Another recent study by the Rand Corporation showed that in the arena of mental health, telemedicine visits more than made up for a drop in in-person visits during the pandemic, with treatment of some disorders up 20%. 

“If you make care more convenient, more people get care,” Mehrotra said. 

Whether that is good or bad depends on lots of factors, including who is paying.

In the case of a cold, “if they are paying out of their own pocket to be reassured, more power to them,” Mehrotra said.  “But if we as a society are paying for all those visits, we do worry because a lot of people get colds.” 

Increased utilization could drive up premiums for everyone.
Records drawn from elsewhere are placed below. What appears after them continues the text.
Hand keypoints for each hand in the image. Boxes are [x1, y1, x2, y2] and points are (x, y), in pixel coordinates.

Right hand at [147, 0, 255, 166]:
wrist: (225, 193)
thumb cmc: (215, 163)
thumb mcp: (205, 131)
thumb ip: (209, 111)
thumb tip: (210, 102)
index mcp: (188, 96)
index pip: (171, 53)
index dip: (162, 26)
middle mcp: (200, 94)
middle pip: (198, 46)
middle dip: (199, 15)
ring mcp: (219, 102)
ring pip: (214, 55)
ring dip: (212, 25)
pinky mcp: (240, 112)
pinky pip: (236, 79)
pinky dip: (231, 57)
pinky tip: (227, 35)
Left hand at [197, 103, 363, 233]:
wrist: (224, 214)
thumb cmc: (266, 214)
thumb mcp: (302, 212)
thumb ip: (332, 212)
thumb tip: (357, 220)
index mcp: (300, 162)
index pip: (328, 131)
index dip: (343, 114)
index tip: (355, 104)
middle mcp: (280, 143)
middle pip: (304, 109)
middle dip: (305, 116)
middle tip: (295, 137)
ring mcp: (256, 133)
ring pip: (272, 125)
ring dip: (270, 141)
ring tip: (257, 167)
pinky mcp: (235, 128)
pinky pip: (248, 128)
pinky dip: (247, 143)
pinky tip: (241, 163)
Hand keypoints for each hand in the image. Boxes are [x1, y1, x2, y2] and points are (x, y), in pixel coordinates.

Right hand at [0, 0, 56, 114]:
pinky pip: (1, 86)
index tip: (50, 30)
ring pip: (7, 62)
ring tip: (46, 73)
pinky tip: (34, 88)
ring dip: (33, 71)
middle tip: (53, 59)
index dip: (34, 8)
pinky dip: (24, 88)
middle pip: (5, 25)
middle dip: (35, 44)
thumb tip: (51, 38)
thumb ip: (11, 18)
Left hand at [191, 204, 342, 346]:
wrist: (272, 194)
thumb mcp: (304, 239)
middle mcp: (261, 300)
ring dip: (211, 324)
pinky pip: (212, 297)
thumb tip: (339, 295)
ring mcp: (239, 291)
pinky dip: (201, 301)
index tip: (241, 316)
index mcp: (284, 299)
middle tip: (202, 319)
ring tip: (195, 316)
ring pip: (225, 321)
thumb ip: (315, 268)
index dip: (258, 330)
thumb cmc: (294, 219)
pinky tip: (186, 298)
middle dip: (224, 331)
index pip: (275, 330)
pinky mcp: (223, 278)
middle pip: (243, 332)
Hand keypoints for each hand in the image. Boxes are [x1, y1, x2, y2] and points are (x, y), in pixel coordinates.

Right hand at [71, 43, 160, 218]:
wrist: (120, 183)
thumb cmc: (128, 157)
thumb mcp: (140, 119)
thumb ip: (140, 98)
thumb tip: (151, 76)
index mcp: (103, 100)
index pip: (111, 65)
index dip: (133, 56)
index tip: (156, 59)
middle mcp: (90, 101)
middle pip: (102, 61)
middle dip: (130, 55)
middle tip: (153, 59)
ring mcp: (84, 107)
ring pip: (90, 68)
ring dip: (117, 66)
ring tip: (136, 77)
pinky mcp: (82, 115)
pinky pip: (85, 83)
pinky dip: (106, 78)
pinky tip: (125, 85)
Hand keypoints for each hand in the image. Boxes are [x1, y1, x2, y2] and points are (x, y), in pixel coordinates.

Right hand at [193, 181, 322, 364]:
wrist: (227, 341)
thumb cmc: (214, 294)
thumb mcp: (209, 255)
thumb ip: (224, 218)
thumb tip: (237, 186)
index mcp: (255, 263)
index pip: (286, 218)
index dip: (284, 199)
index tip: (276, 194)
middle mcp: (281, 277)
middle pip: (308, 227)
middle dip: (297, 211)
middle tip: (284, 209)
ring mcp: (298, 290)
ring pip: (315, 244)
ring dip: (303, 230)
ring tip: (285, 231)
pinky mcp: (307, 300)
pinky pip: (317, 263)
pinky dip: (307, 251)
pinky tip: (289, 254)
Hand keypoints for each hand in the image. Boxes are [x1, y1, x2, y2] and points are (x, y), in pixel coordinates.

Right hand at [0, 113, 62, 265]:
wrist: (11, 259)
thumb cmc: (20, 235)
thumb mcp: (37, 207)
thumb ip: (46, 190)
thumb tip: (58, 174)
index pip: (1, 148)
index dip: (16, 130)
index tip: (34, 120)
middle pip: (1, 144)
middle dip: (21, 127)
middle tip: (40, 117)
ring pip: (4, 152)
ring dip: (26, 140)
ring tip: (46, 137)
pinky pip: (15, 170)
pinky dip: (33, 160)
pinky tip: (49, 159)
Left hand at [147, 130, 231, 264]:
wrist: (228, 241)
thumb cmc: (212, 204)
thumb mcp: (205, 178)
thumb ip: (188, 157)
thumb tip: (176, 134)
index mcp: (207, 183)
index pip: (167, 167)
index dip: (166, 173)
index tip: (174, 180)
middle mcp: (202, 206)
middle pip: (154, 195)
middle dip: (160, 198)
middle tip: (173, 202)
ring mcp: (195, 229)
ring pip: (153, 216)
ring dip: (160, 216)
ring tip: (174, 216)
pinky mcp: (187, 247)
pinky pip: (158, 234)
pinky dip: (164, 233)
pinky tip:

Doctors also may be more likely to prescribe antibiotics via telehealth, boosting costs and potentially promoting antibiotic resistance, suggests a 2022 review in Clinical Infectious Diseases

While research on return visits is mixed, another study, published in 2021 by University of Michigan researchers, found that patients who had their initial visit via telemedicine were significantly more likely to come back for a second visit within a week.

The authors said that “potential savings from shifting initial care to a direct-to-consumer telemedicine setting should be balanced against the potential for higher spending on downstream care.”

Worth the Cost?

Mehrotra, a practicing doctor, contends that the question of whether telemedicine saves money is not a fair one.

“When a new drug or procedure or MRI machine comes out, we never say, ‘Does it save money?’” he noted. “Instead, we ask whether the improvement in health we’re observing is worth the cost.”

Policymakers must assess how telemedicine affects patients and look specialty by specialty to see if it’s cost-effective.

“For instance, from my research and what I see clinically, I think telemedicine for the treatment of opioid use disorder is a great idea. For telestroke, I’m sold,” he said. “But if we’re talking about telemedicine for colds, I’m not so sure.”

He envisions a system in which visits deemed to be of “lower value” (like that reassuring video call for a cold) might come with a higher co-pay for the patient or a lower reimbursement for the doctor than an in-person version. 

Who is using telemedicine also matters.

Notably, during the pandemic, research found that white patients in urban areas were most likely to use telehealth for outpatient visits, while people in low-income and rural areas and racial minorities used it less, in part due to connectivity issues

Doctors say that addressing those access inequities could go a long way in getting telemedicine to the people who need it most and who will financially benefit from it most.

Priceless Care

For some patients, the benefits are hard to put a price on. Francis Richard, 72, who lived in Mendocino County, CA, took a 2-hour shuttle (one way) to visit a doctor for his late-stage type 2 diabetes and kidney disease. 

“My husband was not tired,” said his wife, Marie. “He was tired of the transportation.” She says wait times for an in-person visit were often weeks or months.

His nephrologist suggested Francis start seeing him via telemedicine.

He’d Zoom in for consults when Francis needed in-person care at a smaller hospital closer to home and was working to set up at-home dialysis.

Often their visits included Marie seated next to Francis in bed at home, holding the phone as the doctor looked him over, asking questions and exchanging the occasional joke.

She never met the man on the screen, Jose Morfin, MD, in person, and her husband met him only once. 

But she considers him family now.

“I wish my husband was still alive and he could tell you this himself,” said Marie, who lost Francis in January.  “But this prolonged his life. They made us feel so supported.”

That kind of care, she said, is priceless.